ABSTRACT
In this paper, we examine in a holistic manner how entrepreneurs’ beliefs in climate change combine with psychological attributes and firm contextual conditions to produce high levels of personal resilience. To do so, we draw from complexity theory and employ a configurational approach with fuzzy set qualitative comparative analysis (fsQCA) using survey data from153 small business owners from Aberdeenshire, Scotland and Wyoming, USA, two regions where the local economies have traditionally been reliant on the fossil fuel industry. The analysis indicates that high entrepreneurial resilience arises from four unique configurations that capture the complex interactions of entrepreneurs’ beliefs about climate change with their psychological attributes of self-efficacy, optimism, and locus of control, along with the size and profitability of their firms. Analyzing patterns across the configurations reveals that efficacy-driven, optimistic internals (EOIs) develop high resilience through psychological synergy. Entrepreneurs who are climate conscious optimistic internals (CCOIs), climate conscious efficacy-driven internals (CCEIs) and climate conscious efficacy-driven optimists (CCEOs) use a mechanism of climate conscious empowerment shifting to achieve high levels of resilience. Demonstrating how beliefs about climate change complement other psychological attributes that impact entrepreneurs’ abilities to deal with adverse situations has important implications for entrepreneurship research and economic development policy.
Disclosure statement
No potential conflict of interest was reported by the author(s).
Notes
1. Although recently the price of Brent crude oil has been close to $100/barrel, at the time of the survey, Brent crude was approximately $65/barrel (https://oilprice.com/oil-price-charts/#Brent-Crude)

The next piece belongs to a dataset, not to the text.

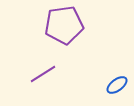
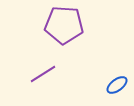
purple pentagon: rotated 12 degrees clockwise
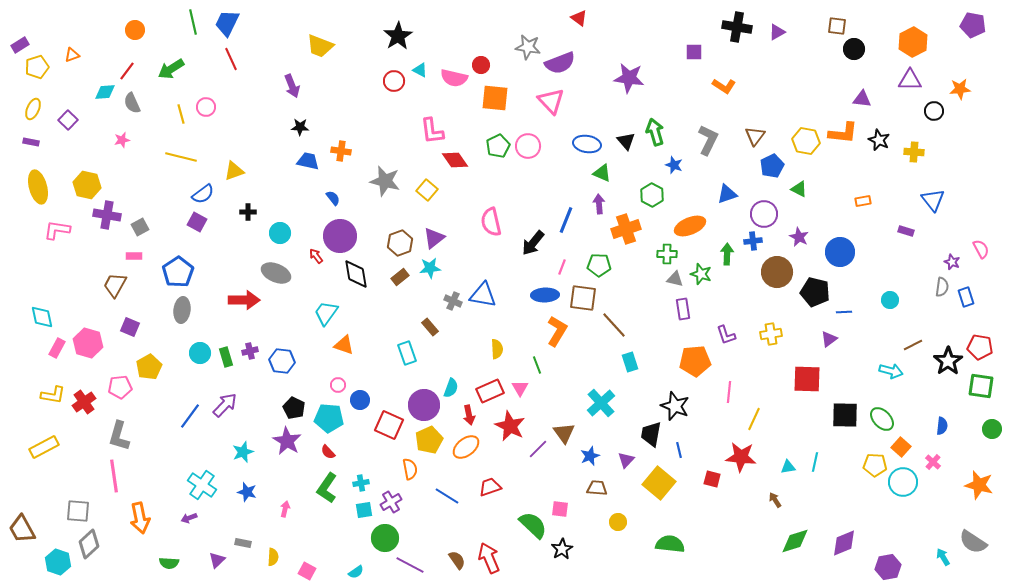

2. The individual KMO values are as follows: entrepreneurial resilience (0.771), belief in climate change (0.768), entrepreneurial self-efficacy (0.824), optimism in the external environment (0.844), and locus of control (0.754).
3. The truth table is shown in Appendix A.
4. The Quine-McCluskey algorithm is used to simplify the truth table by identifying the prime implicants, which are the essential combinations of conditions that cover the cases where the outcome of interest occurs followed by identifying redundant combinations and consolidating them to create a more concise and manageable set of causal configurations (Thiem and Duşa Citation2013).